The Computational Systems Biology Lab is
interested in developing statistical machine learning
techniques and multimedia/ multimodal human/computer interfaces
to advance biological and biomedical research. One of
Dr. Hong's main research activities is the development
of new computational methods for dissecting signal transduction
networks by integrating heterogeneous biological data-for
example, cellular images, transcriptional profiles, bioliterature,
and so on. He is also aware of the fact that the quality
of computational results can be far from ideal and require
nontrivial manual examination. However, biologists often
feel overwhelmed by the huge amount, and the great diversity,
of biological information. Therefore, Dr. Hong's laboratory
is developing novel human/computer interfaces to help
biologists effectively and efficiently navigate through
the complicated landscape of biomedical information and
manipulate various computational tools.
In his talk, Dr. Hong demonstrated his lab's
recent progress on a visual data exploration interface
for large cellular image databases and a technique for
bioliterature categorization.
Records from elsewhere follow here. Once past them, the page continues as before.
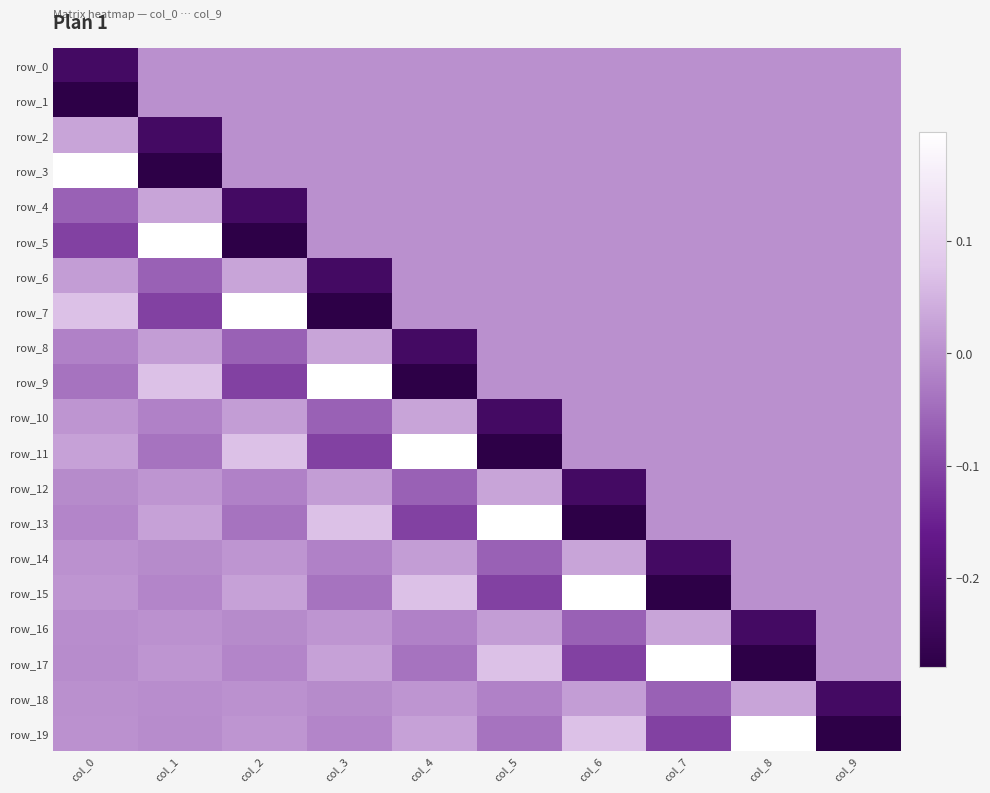

Rank the series at col_5 from lowest to highest value.

row_11, row_10, row_15, row_14, row_19, row_18, row_0, row_1, row_2, row_3, row_4, row_5, row_6, row_7, row_8, row_9, row_16, row_12, row_17, row_13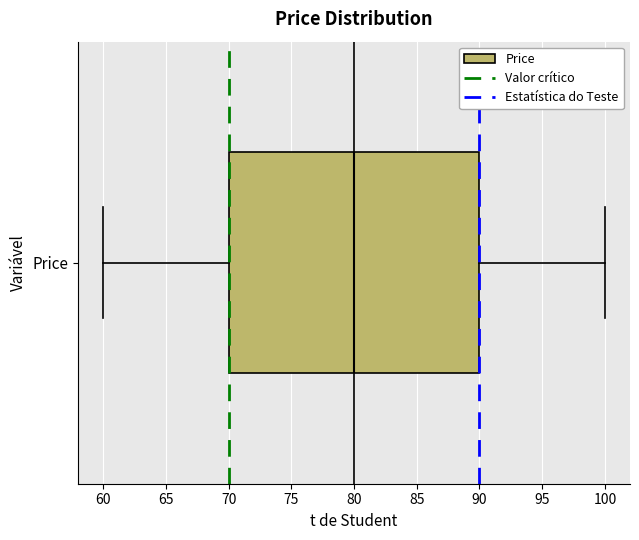

Transcribe this box plot: give where the median line is, the range the box spans, and where the two whiskers end, as read against the x-axis. The values are not printed on the chart, so give them approximately, as read against the axis.

median 80, box 70 to 90, whiskers 60 to 100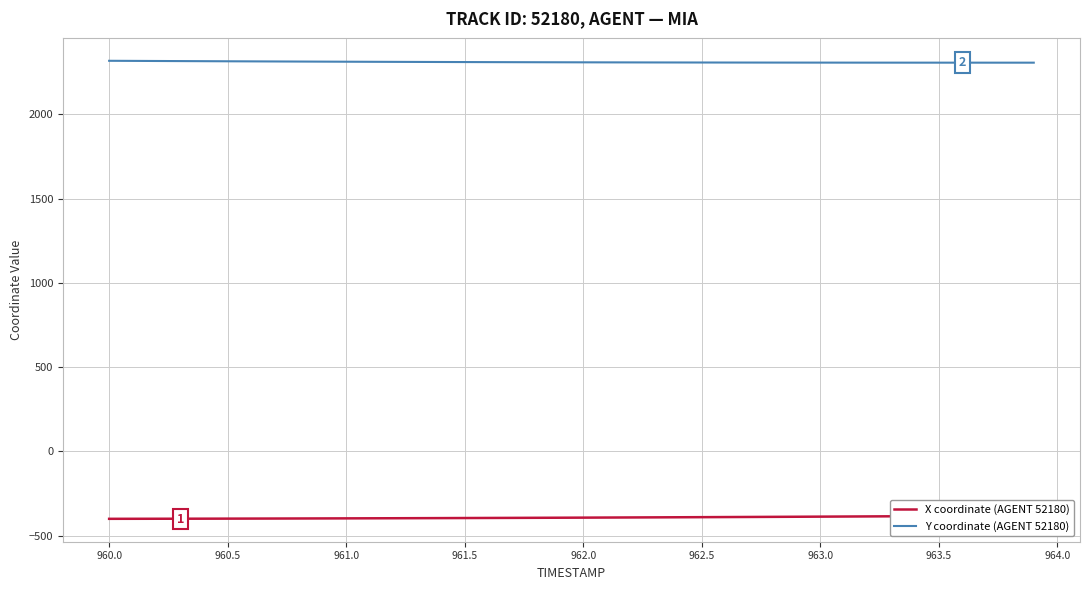

True or false: X coordinate (AGENT 52180) has more than 1 points higher than both neighbors.

False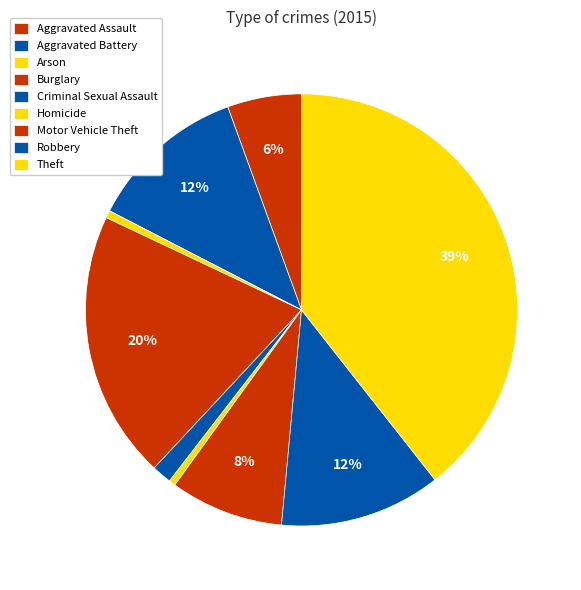

How many slices are in this pie chart?

9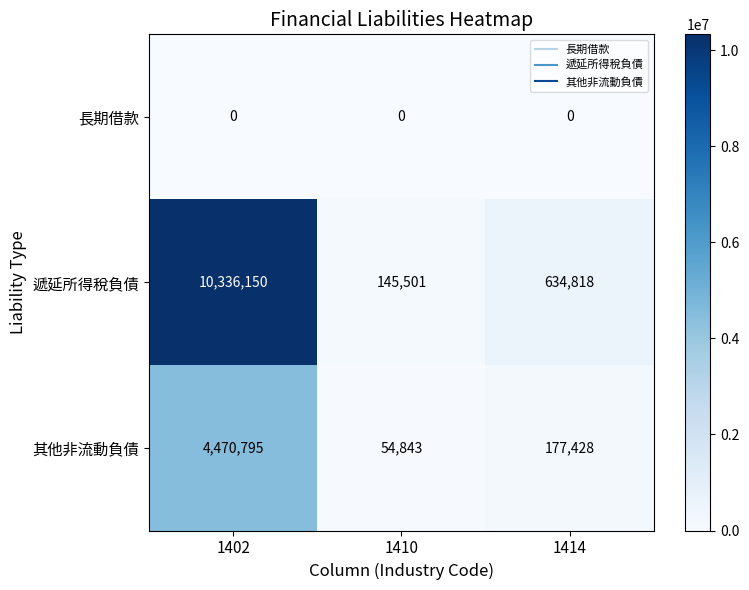

True or false: 長期借款 has a value of 0 at 1410.

True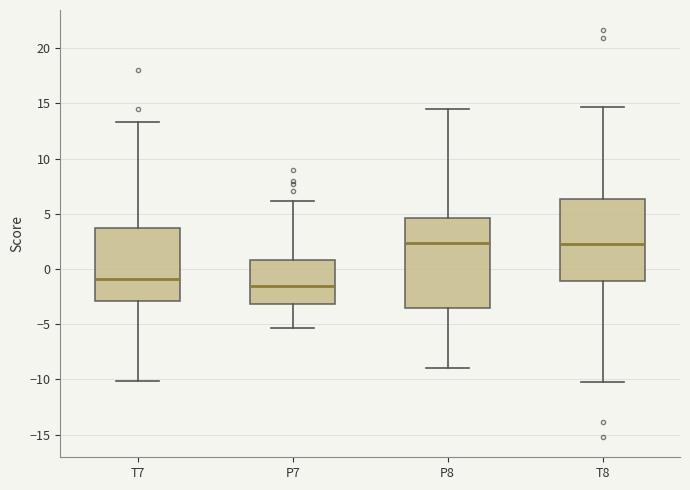

Reading left to right, transcribe this box plot: for each box, give where its median line is, the range the box spans, and where its two whiskers end, as read against the y-axis. The values are not printed on the chart, so give them approximately, as read against the axis.

T7: median -1.0, box -3.0 to 3.5, whiskers -10.0 to 13.5
P7: median -1.5, box -3.0 to 1.0, whiskers -5.5 to 6.0
P8: median 2.5, box -3.5 to 4.5, whiskers -9.0 to 14.5
T8: median 2.5, box -1.0 to 6.5, whiskers -10.0 to 14.5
First, using image- processing
techniques his lab developed, they extract quantitative
information from high-content screening images that are
rich in cellular phenotypic information. The extracted
information is analyzed by unsupervised pattern-discovering
methods. The results can then be visualized in their visual
data exploration interfaces. This allows biologists to
be directly involved in the data-mining process-combining
the flexibility, creativity, and general knowledge of
the human race with the enormous storage capacity and
the computational power of computers. This process is
especially useful when little is known about the data
and the exploration goals are vague. Second, they applied
Bayesian networks to automatically associate PubMed abstracts
with Gene Ontology terms so that the annotated abstracts
can be searched semantically. This research is particularly
useful for interpreting data generated by high-throughput
technologies such as the DNA microarray.